The performance of the iShares MSCI Global Semicondcutor ETF was significantly better than many of its competitors during the crisis at the beginning of 2022. Although the exchange-traded fund was only launched in August 2021, it has already achieved a volume of more than 230 million euros. At 0.35%, the costs are comparable with competitor products.
If you are also interested in other future ETFs, then read the articles on ETFs for electric mobility or ETFs for renewable energy. If you prefer economic ETFs, I recommend the article on financial sector ETFs and industrial ETFs.
Conclusion: future industry with obstacles
The importance of the semiconductor industry for all areas of our lives can hardly be emphasised enough. Nevertheless, investors have often found it difficult to profit from this important sector in the past.
Even ETFs, which normally represent a comparatively low-risk and simple way of investing in an entire sector, have been showing negative results of late. However, semiconductor ETFs have recently shown predominantly negative results.
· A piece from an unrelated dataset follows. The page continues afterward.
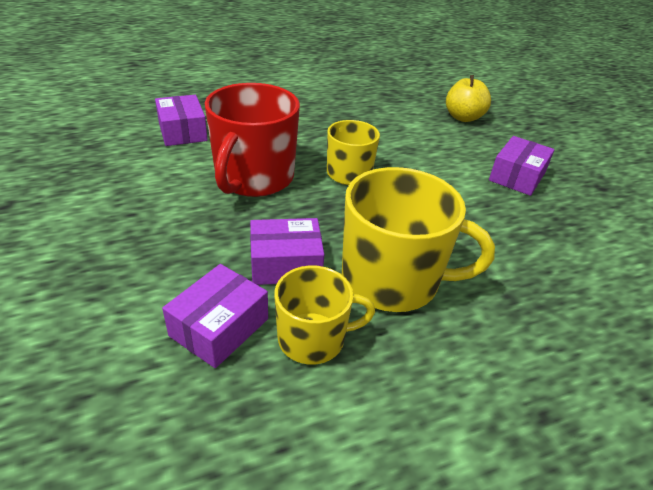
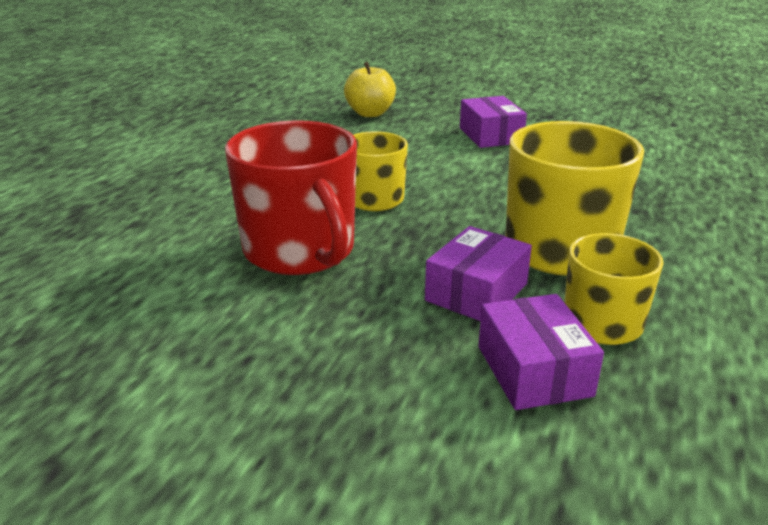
camera: 45 degrees left, 10 degrees down
purple box [155,95,208,146] -> none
Although the future of this key industry is secure, the further development of the companies involved is difficult to predict. As a result, investors have repeatedly suffered heavy losses on individual shares and semiconductor ETFs.
However, it is precisely this volatility that makes the field very exciting for investors who have strong nerves or are looking for a long investment horizon. They are likely to benefit from the semiconductor companies’ order books, which will be full for years to come.